Association of the Gene FTO Single Nucleotide Polymorphism, rs9939609 with Type 2 Diabetes Mellitus in Pakistani Cohort

Abstract

To date, inconclusive data is available about the insight of the FTO gene variant with type 2 diabetes mellitus. T2DM is a chronic disease and a rising problem worldwide. Its complications lead to an increase in the burden of mortality specifically in lower and medium-income countries. Genome-wide association studies have spotted many genetic loci that are related to T2DM and validate the complicated polygenic traits. Many variants of different genes including FTO are associated with T2DM hence, this study was designed to inspect and unfold obscure data in South Asians. The main objective of present study is to identify the relation of FTO intronic variant rs9939609 with T2DM in Karachi-based Sindhi population of Pakistan. Total recruited individuals were grouped as diabetic cases and controls. Out of the total recruited subjects, genotyping was done on 152 samples using T-ARMS PCR however, demographic and clinical data were recorded of all individuals.
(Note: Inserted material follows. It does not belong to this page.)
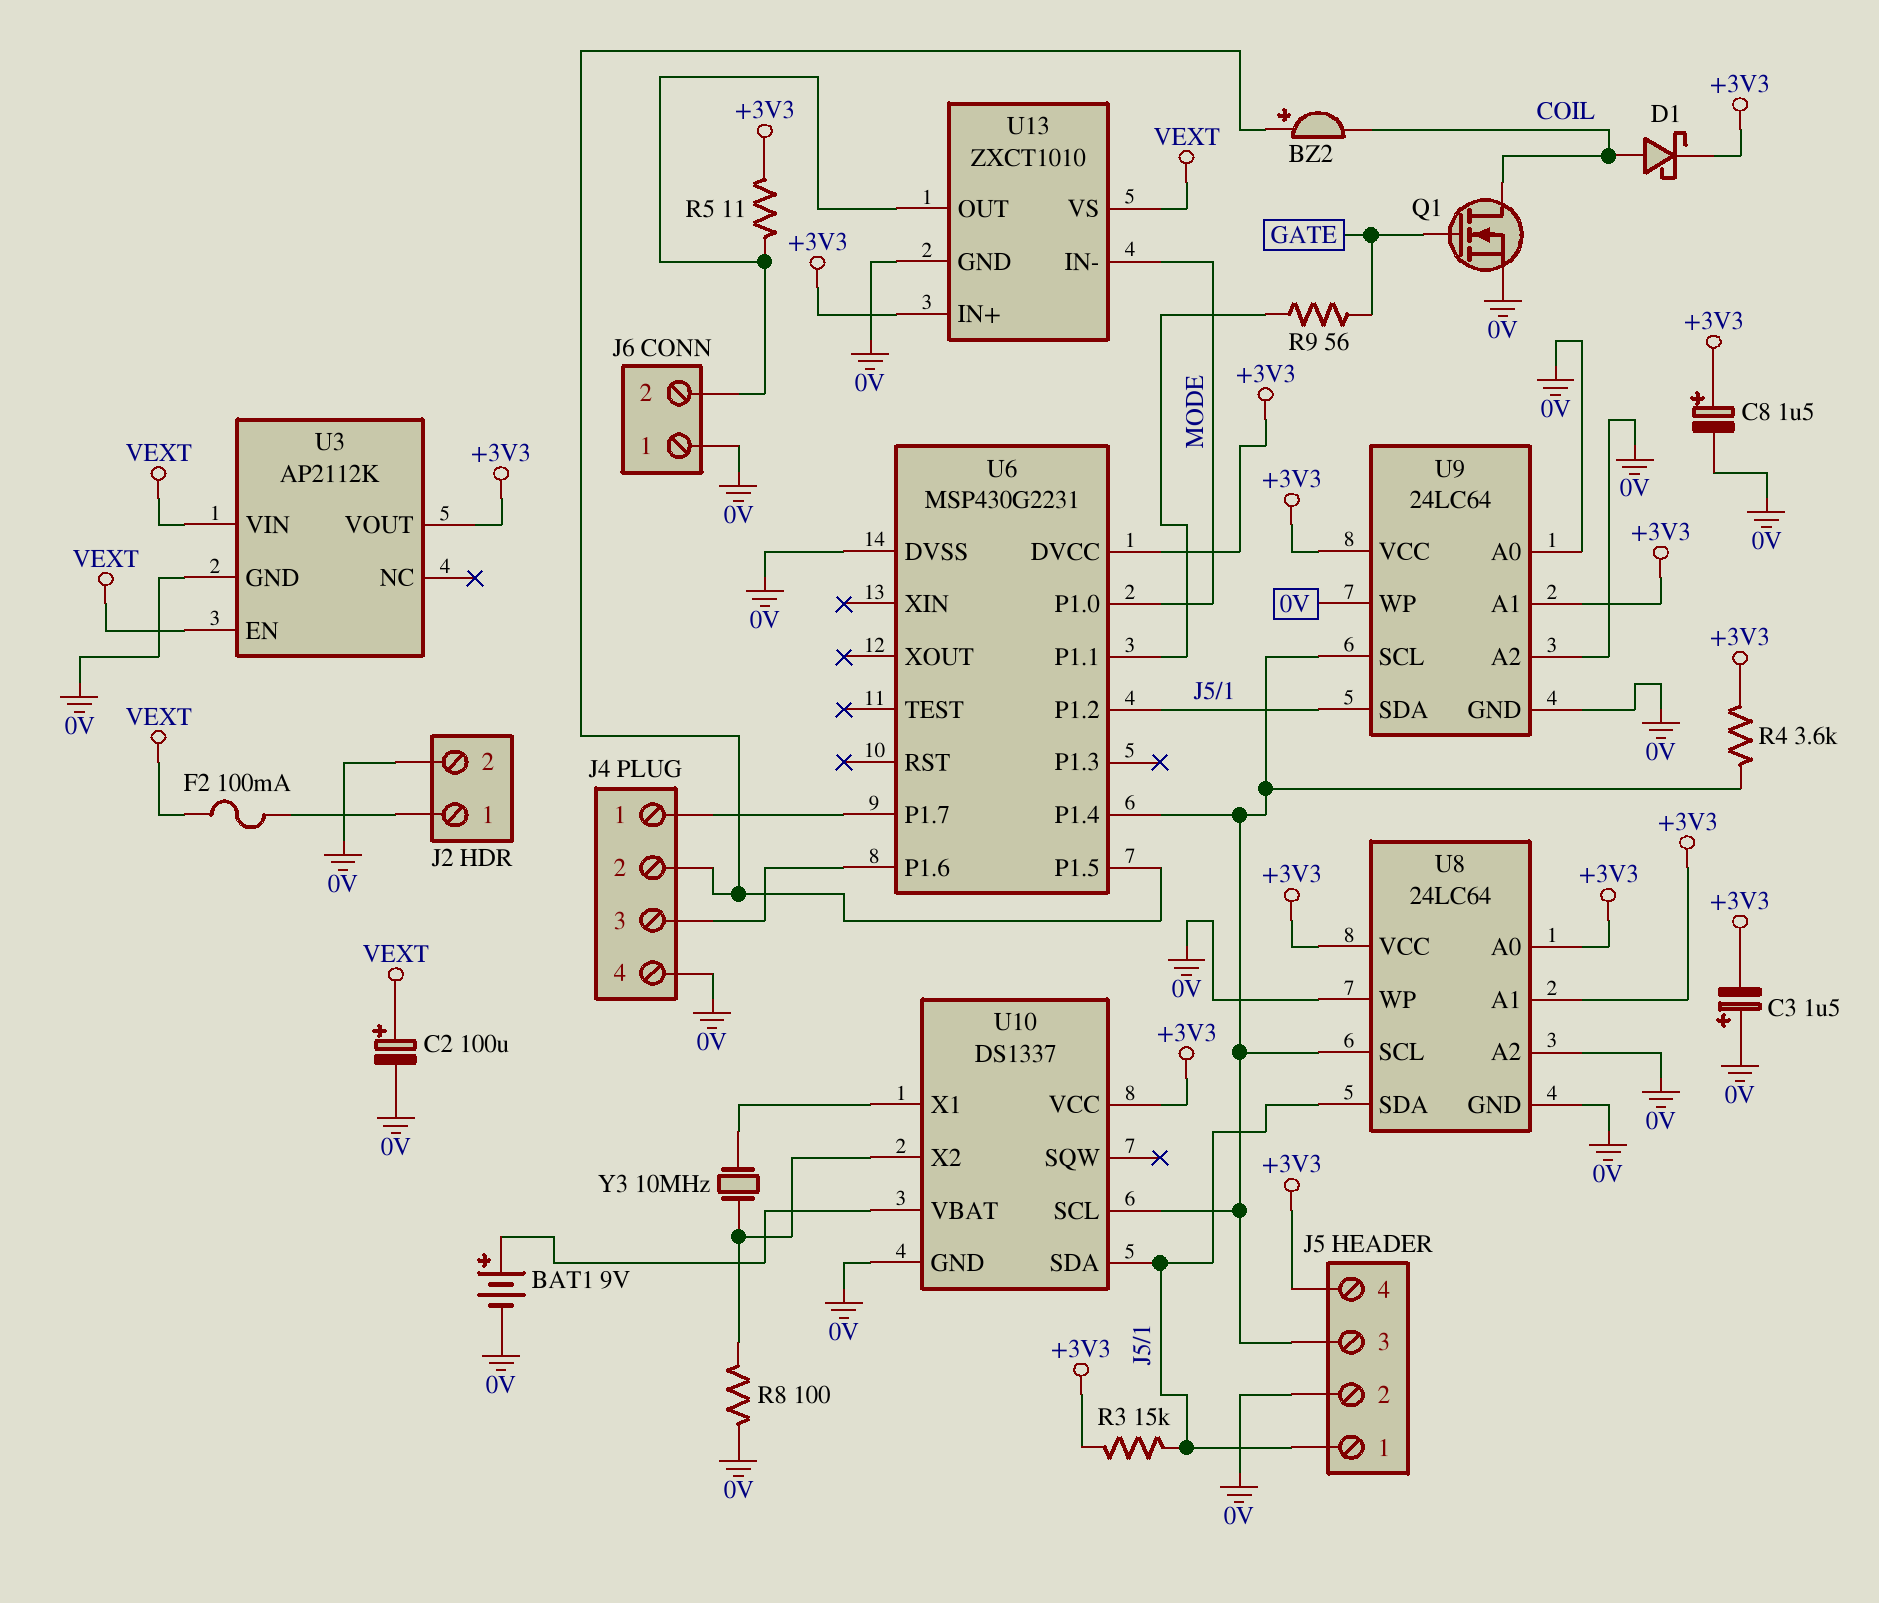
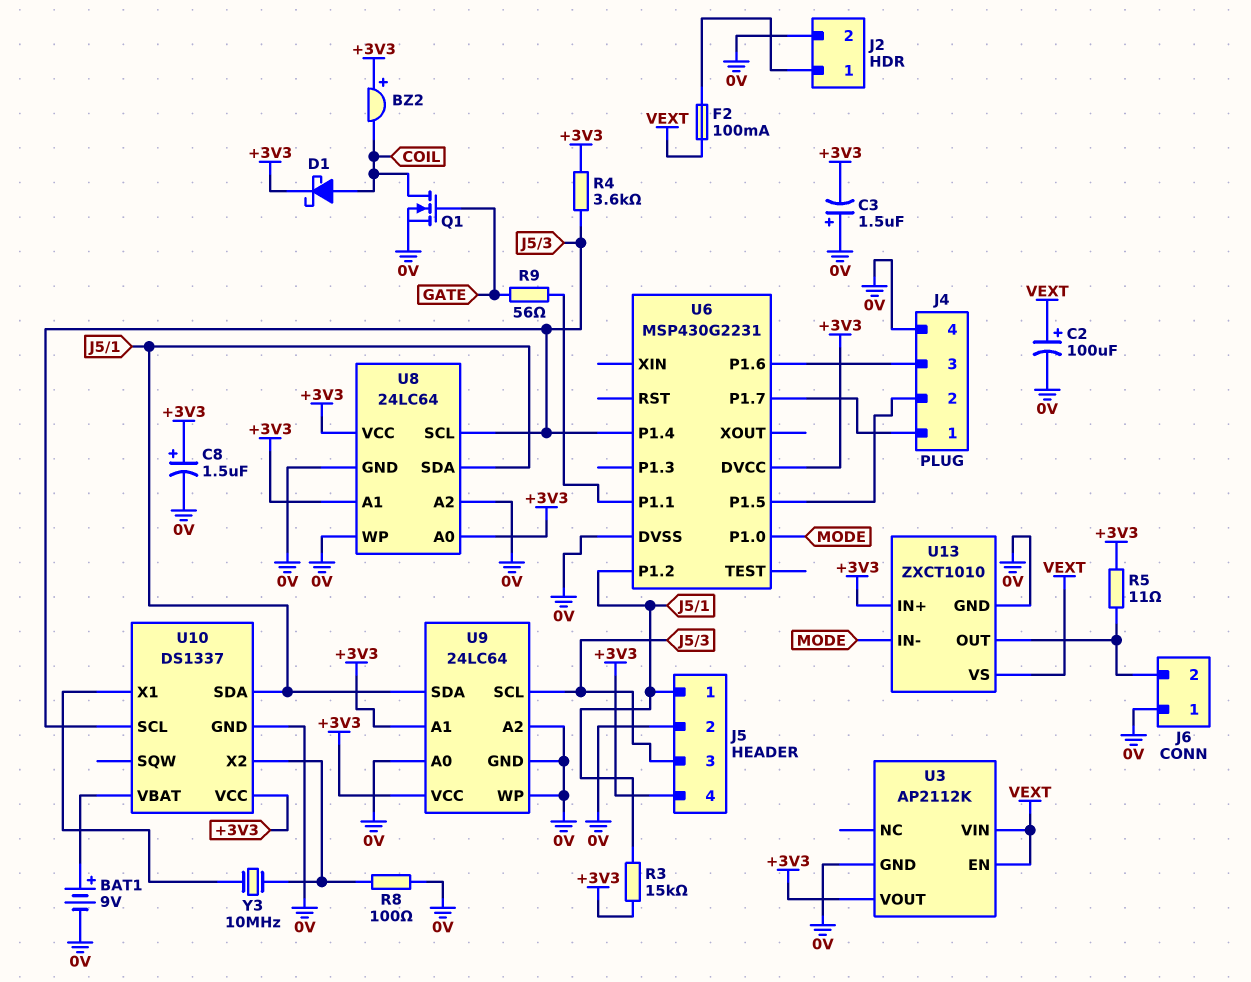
BZ2: buzzer (plus J4/2, minus COIL) -> buzzer (plus +3V3, minus COIL)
The results showed that the frequency of variant genotypes in the diabetic case group was 11 % for AA, 45 % for AT and 44 % for TT though, the frequency of the lethal allele (T) was 34 %. These outcomes concluded, rare T allele frequency is higher among diabetic cases as compared to controls and provides the contribution from the Pakistani population to support the previous controversial findings. This study concluded FTO gene-single nucleotide polymorphism, rs9939609 is associated with T2DM but still, it is a growing need to do further studies on T2DM susceptible genes with different polymorphisms to recognize targets in the field of pharmacogenomics for clinical implementation.